It’s not a lie – they can’t provide upload speeds anywhere near their download speeds. 20 Mbps vs 6 Mbps is still quite small compared to 1000 Mbps. DOCSIS 3.1, the latest and not fully deployed standard goes up to 10Gbps down and 1Gpbs up.
It looks like DOCSIS 4.0 is actually a path forward to symmetric upload/download speeds over the same cables
I hate asymmetric connections. You get gigabit download but something stupid like 20-100 Mbps upload? Just why... Upload speed matters just as much as download these days.
Lower upload vs. download speed is an inherent technical limitation of the technologies (generally) used for domestic Internet connections - xDSL/Cable. From the ISPs perspective, there is often no reason to explicity limit end-user upload speed, since upstream they're buying symetrical links/
My upload is about 10 times slower that download - that's the A in ADSL.
As it's about 2.5Mbps up and 25Mbps down I'm not hugely bothered - we have 100Mbps symmetric fiber connection at work and it's generally only noticeably faster when you do multiple gigabyte downloads.
Symmetry isn't totally arbitrary. In many deployed access technologies, scaling head end send speed is easier than scaling user end send speed; sometimes there are settings to increase upload speed at the expense of download speed (ex annex M for adsl2), but sometimes it's an inherently asymmetric system.
Yeah, upload speeds are rarely limiting in most households.
It is usually the network quality for the uplink which creates problems, issues like packet loss, jitter, sudden b/w drops etc become more prominent, When the rated capacity is "20" we rarely get 20 consistently, it is "up to 20" with all that entails.
The worst is the highly one directional connections too. Sure I have a gig down. I have 25mbps up though. The upload is the same for every package from 300mbps down and above. I'd happily have less download for more upload.

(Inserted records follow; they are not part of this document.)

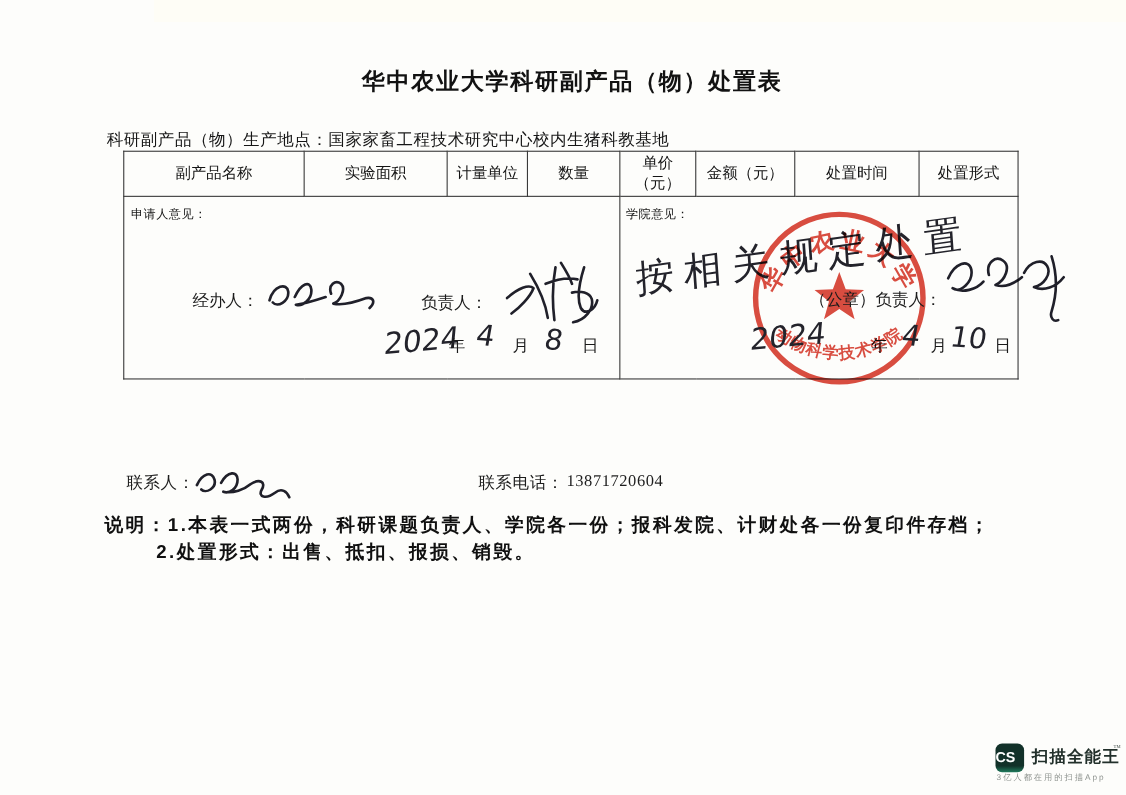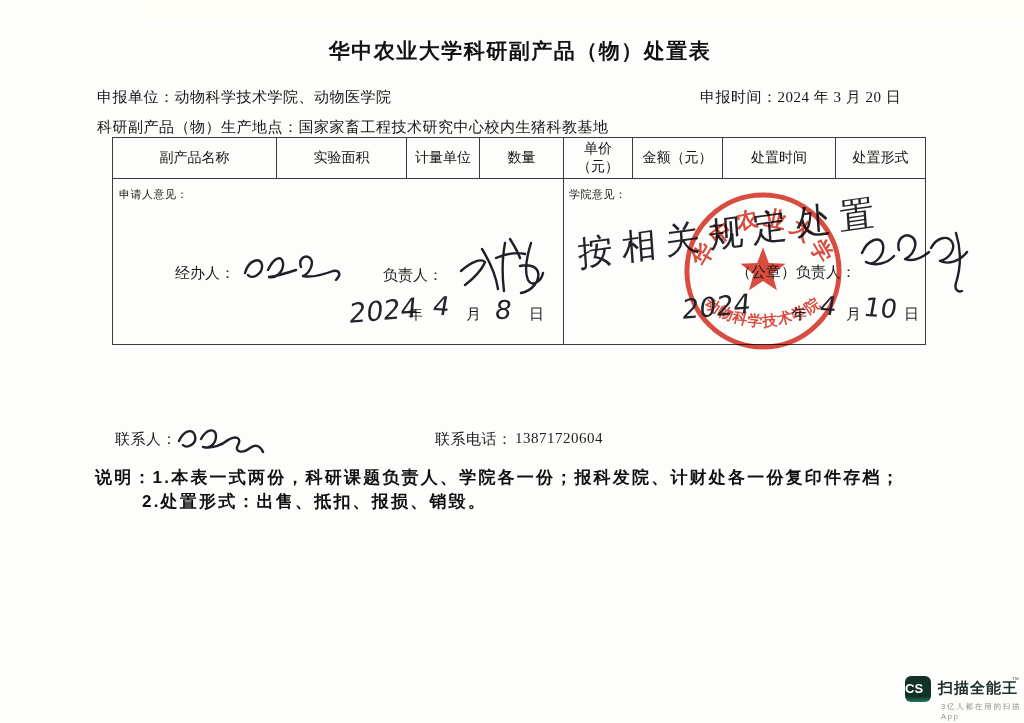--- a/index.html
+++ b/index.html
@@ -1,21 +1,21 @@
 <!DOCTYPE html>
 <html><head>
 <meta charset="utf-8">
 <style>
   html,body{margin:0;padding:0;background:#e9e9e9;}
   #page{position:relative;width:1024px;height:723px;background:#fdfdfb;overflow:hidden;
         font-family:"Liberation Serif","DejaVu Serif",serif;color:#1d1d1d;}
   .abs{position:absolute;}
   .scan-band{left:140px;top:0;width:884px;height:20px;background:#fffdf2;opacity:.65;}
 
-  .title{left:0;top:37px;width:1024px;text-align:center;padding-left:16px;box-sizing:border-box;
+  .title{left:0;top:60px;width:1024px;text-align:center;padding-left:16px;box-sizing:border-box;
          font-family:"Liberation Sans","DejaVu Sans",sans-serif;
          font-size:21px;font-weight:bold;letter-spacing:1.5px;color:#121212;}
   .meta{font-size:15px;letter-spacing:.5px;color:#161616;}
   .m1l{left:97px;top:88px;}
   .m1r{left:700px;top:88px;}
   .m2{left:97px;top:118px;}
 
   table.form{position:absolute;left:112px;top:137px;border-collapse:collapse;table-layout:fixed;
              width:813px;font-size:14px;color:#141414;}
   table.form td{border:1.6px solid #3a3a3a;text-align:center;vertical-align:middle;padding:0;
@@ -40,33 +40,31 @@
          font-size:17px;letter-spacing:2.2px;color:#101010;text-align:center;}
 
   .wm-badge{left:905px;top:676px;width:26px;height:26px;border-radius:6px;
             background:linear-gradient(180deg,#123129 0%,#123129 78%,#1f7a5c 100%);
             color:#ffffff;font-family:"Liberation Sans","DejaVu Sans",sans-serif;
             font-weight:bold;font-size:13px;line-height:26px;text-align:left;letter-spacing:0;}
   .wm-name{left:938px;top:679px;font-family:"Liberation Sans","DejaVu Sans",sans-serif;
            font-size:15px;font-weight:600;color:#22302b;letter-spacing:1px;}
   .wm-tm{left:1012px;top:676px;font-size:7px;color:#55605c;}
   .wm-tag{left:906px;top:702px;font-family:"Liberation Sans","DejaVu Sans",sans-serif;
-          font-size:7.5px;color:#8e938f;letter-spacing:1.8px;margin-left:35px;}
+          font-size:7.5px;color:#8e938f;letter-spacing:1.8px;}
 </style>
 </head>
 <body>
 
 <div id="page">
 
   <div class="abs scan-band"></div>
 
   <div class="abs title">华中农业大学科研副产品（物）处置表</div>
 
-  <div class="abs meta m1l">申报单位：动物科学技术学院、动物医学院</div>
-  <div class="abs meta m1r">申报时间：2024 年 3 月 20 日</div>
   <div class="abs meta m2">科研副产品（物）生产地点：国家家畜工程技术研究中心校内生猪科教基地</div>
 
   <table class="form">
     <colgroup>
       <col style="width:164px">
         <col style="width:130px">
         <col style="width:73px">
         <col style="width:84px">
       <col style="width:69px">
         <col style="width:90px">

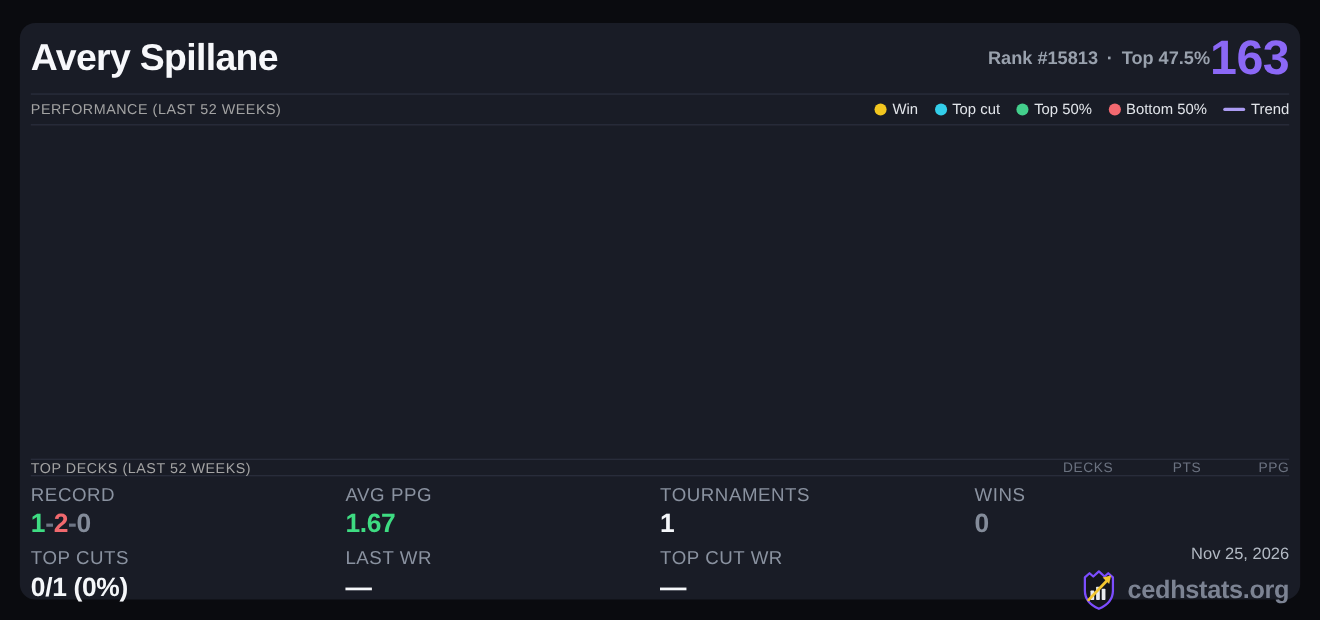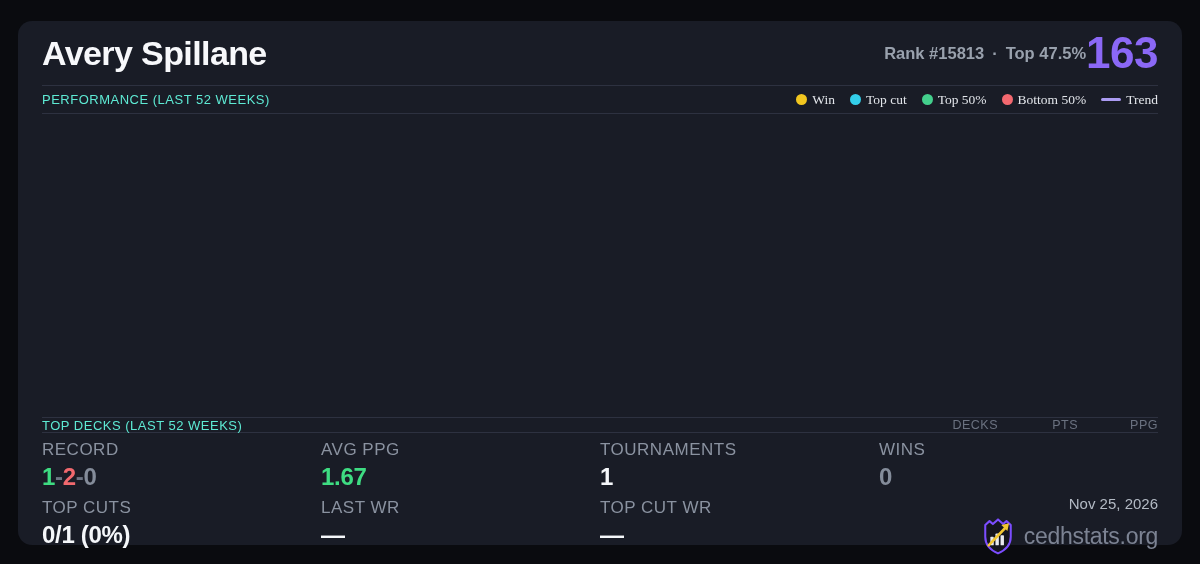--- a/index.html
+++ b/index.html
@@ -1,39 +1,39 @@
 <!DOCTYPE html>
 <html><head>
 <meta charset="utf-8">
 <style>
   * { margin:0; padding:0; box-sizing:border-box; }
   html,body { width:1200px; height:564px; background:#0a0b0f; overflow:hidden;
               font-family:"Liberation Sans", sans-serif; }
 
   .card { position:absolute; left:18px; top:21px; right:18px; bottom:19px;
-          background:#191c26; border-radius:14px; padding:0 24px;
+          background:#191c26; border-radius:14px; padding:0 10px;
           display:flex; flex-direction:column; }
 
   
   .card-header { height:65px; display:flex; justify-content:space-between;
                  align-items:center; border-bottom:1px solid #2d3140; }
   .player-name { font-size:34px; font-weight:800; color:#f7f8fb; letter-spacing:-0.6px; }
   .header-right { display:flex; align-items:center; }
   .rank-text { font-size:16.5px; font-weight:600; color:#99a1ad; display:flex; gap:8px; }
   .rank-sep { color:#99a1ad; }
   .score { font-size:44px; font-weight:800; color:#8b68f6; letter-spacing:-0.5px; }
 
   
   .section-row { height:28px; display:flex; justify-content:space-between;
                  align-items:center; border-bottom:1px solid #2d3140; }
-  .section-label { font-size:13px; color:#5eead4; letter-spacing:0.5px; font-weight:500; }
+  .section-label { font-size:13px; color:#a3a3a3; letter-spacing:0.5px; font-weight:500; }
 
   .legend { display:flex; align-items:center; gap:15px; }
   .legend-item { display:flex; align-items:center; gap:5px;
-                 font-size:13.5px; color:#e2e5ea; font-weight:500;font-family:Liberation Serif, serif; }
+                 font-size:13.5px; color:#e2e5ea; font-weight:500; }
   .dot  { width:11px; height:11px; border-radius:50%; display:inline-block; }
   .line { width:20px; height:3px; border-radius:2px; display:inline-block; }
 
   
   .chart-area { flex:1; }
 
   
   .table-header { height:16px; display:flex; justify-content:space-between;
                   align-items:center; border-top:1px solid #2d3140;
                   border-bottom:1px solid #2d3140; }
@@ -50,21 +50,21 @@
   .c-green { color:#3edc82; }
   .c-red   { color:#f1696e; }
   .c-grey  { color:#848c9a; }
   .c-dash  { color:#6d7584; }
 
   
   .footer-cell { grid-column:4; grid-row:2; display:flex; flex-direction:column;
                  align-items:flex-end; justify-content:flex-start; padding-top:4px; gap:5px; }
   .date { font-size:15px; color:#b3bac4; font-weight:500; }
   .brand { display:flex; align-items:center; gap:9px; }
-  .brand-text { font-size:23px; font-weight:400; color:#7c8393; letter-spacing:-0.3px; }
+  .brand-text { font-size:23px; font-weight:700; color:#7c8393; letter-spacing:-0.3px; }
 </style>
 </head>
 <body>
 
 <div class="card">
 
   <div class="card-header">
     <div class="player-name">Avery Spillane</div>
     <div class="header-right">
       <div class="rank-text">

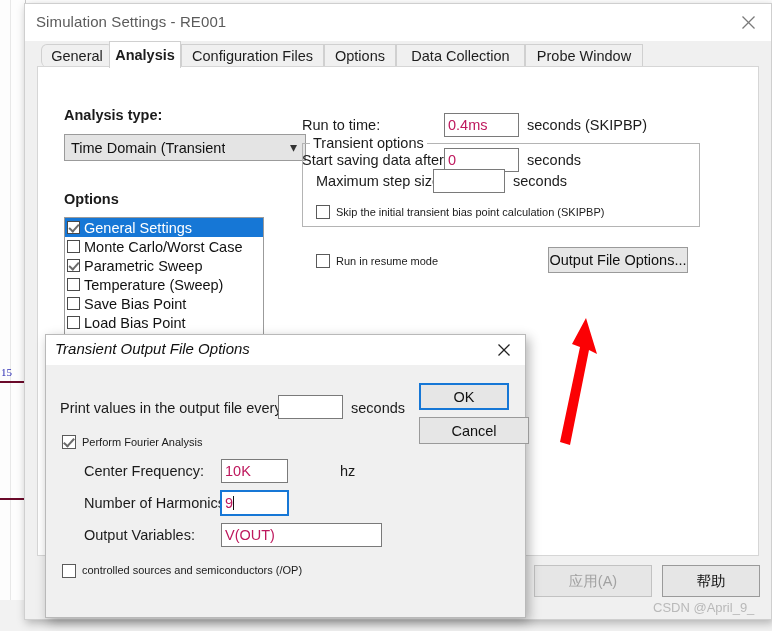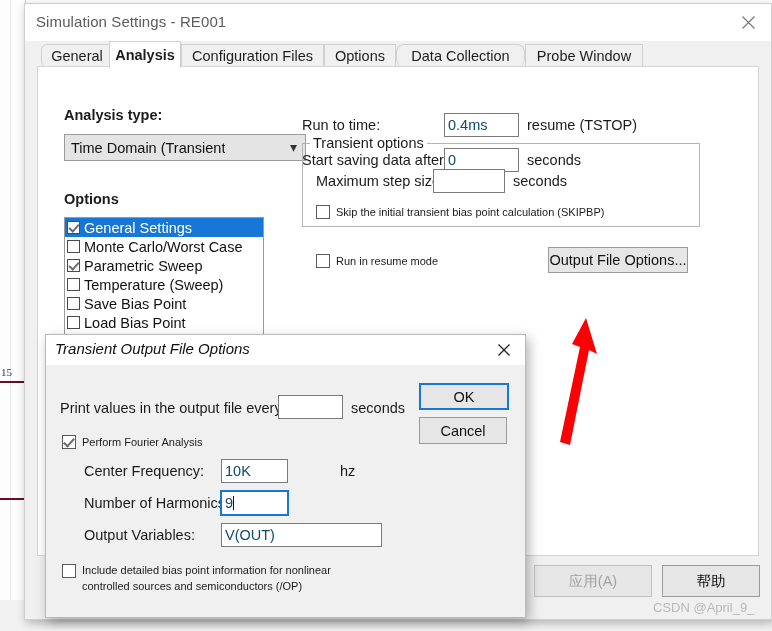--- a/index.html
+++ b/index.html
@@ -82,21 +82,21 @@
     margin-right:4px;position:relative;box-sizing:border-box;
   }
   .cb.checked::after{
     content:"";position:absolute;left:3px;top:0px;width:4px;height:8px;
     border:solid #6b6b6b;border-width:0 2px 2px 0;transform:rotate(42deg);
   }
 
   
   .field{
     position:absolute;background:#ffffff;border:1px solid #7a7a7a;box-sizing:border-box;
-    font-size:14.5px;color:#0c4a6e;padding-left:3px;display:flex;align-items:center;
+    font-size:14.5px;color:#be185d;padding-left:3px;display:flex;align-items:center;
     cursor:text;
   }
   .field.focus{border:1px solid #1677d6;outline:1px solid #1677d6;}
   .caret{display:inline-block;width:1px;height:14px;background:#111;margin-left:0px;}
 
   
   #grp{
     position:absolute;left:264px;top:76px;width:398px;height:84px;
     border:1px solid #b4b4b4;box-sizing:border-box;
   }
@@ -168,21 +168,21 @@
         <line x1="13.5" y1="1.5" x2="1.5" y2="13.5" stroke="#7a7a7a" stroke-width="1.3"></line>
       </svg>
     </div>
   </div>
 
   <div id="tabstrip">
     <div class="tab" style="left:16px;width:72px;border-radius:6px;">General</div>
     <div class="tab active" style="left:84px;width:72px;">Analysis</div>
     <div class="tab" style="left:156px;width:143px;">Configuration Files</div>
     <div class="tab" style="left:299px;width:72px;">Options</div>
-    <div class="tab" style="left:371px;width:129px;border-radius:8px;">Data Collection</div>
+    <div class="tab" style="left:371px;width:129px;">Data Collection</div>
     <div class="tab" style="left:500px;width:118px;">Probe Window</div>
   </div>
 
   <div id="panel">
 
     <div class="lbl lbl-bold" style="left:26px;top:40px;">Analysis type:</div>
 
     <div id="combo">
       <span class="ctext">Time Domain (Transient</span>
       <span class="carrow">▾</span>
@@ -212,21 +212,21 @@
         <span>Save Bias Point</span>
       </div>
       <div class="optrow">
         <span class="cb"></span>
         <span>Load Bias Point</span>
       </div>
     </div>
 
     <div class="lbl" style="left:264px;top:50px;">Run to time:</div>
     <div class="field" style="left:406px;top:46px;width:75px;height:24px;">0.4ms</div>
-    <div class="lbl" style="left:489px;top:50px;">resume  (TSTOP)</div>
+    <div class="lbl" style="left:489px;top:50px;">seconds  (SKIPBP)</div>
 
     <div class="lbl" style="left:264px;top:85px;">Start saving data after:</div>
     <div class="field" style="left:406px;top:81px;width:75px;height:24px;">0</div>
     <div class="lbl" style="left:489px;top:85px;">seconds</div>
 
     <div id="grp"></div>
     <div id="grp-title">Transient options</div>
 
     <div class="lbl" style="left:278px;top:106px;">Maximum step size:</div>
     <div class="field" style="left:395px;top:102px;width:72px;height:24px;"></div>
@@ -284,22 +284,21 @@
     <span>9</span>
       <span class="caret"></span>
   </div>
 
   <div class="lbl" style="left:38px;top:192px;">Output Variables:</div>
   <div class="field" style="left:175px;top:188px;width:161px;height:24px;">V(OUT)</div>
 
   <div class="ckline" style="left:16px;top:227px;align-items:flex-start;">
     <span class="ckbox" style="margin-top:2px;"></span>
     <span style="display:block;line-height:16px;">
-      <span style="display:block;">Include detailed bias point information for nonlinear</span>
       <span style="display:block;">controlled sources and semiconductors (/OP)</span>
     </span>
   </div>
 
   <div class="btn focusring" style="left:373px;top:48px;width:90px;height:27px;">OK</div>
-  <div class="btn" style="left:373px;top:82px;width:88px;height:27px;text-align:center;">Cancel</div>
+  <div class="btn" style="left:373px;top:82px;width:110px;height:27px;text-align:center;">Cancel</div>
 </div>
 
 <div id="watermark">CSDN @April_9_</div>
 
 </body></html>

10% of my upload bandwidth is a megabyte a second. That's enough for most of my upload usage - backup primarily, and the occasional youtube video.
Your perspective on upload vs download may change a bit when your connection gets better. I think a 9:1 ratio of download to upload is the right thing for most consumers. Ideally, the connection would rebalance based on demand, but I don't know enough about xDSL technology to know why that isn't possible.
As mentioned by someone else, yeah, this is almost certainly the TCP ack thing. If you throttle back the upload about 10KB/s under your max upload speed, it won't choke your download ability.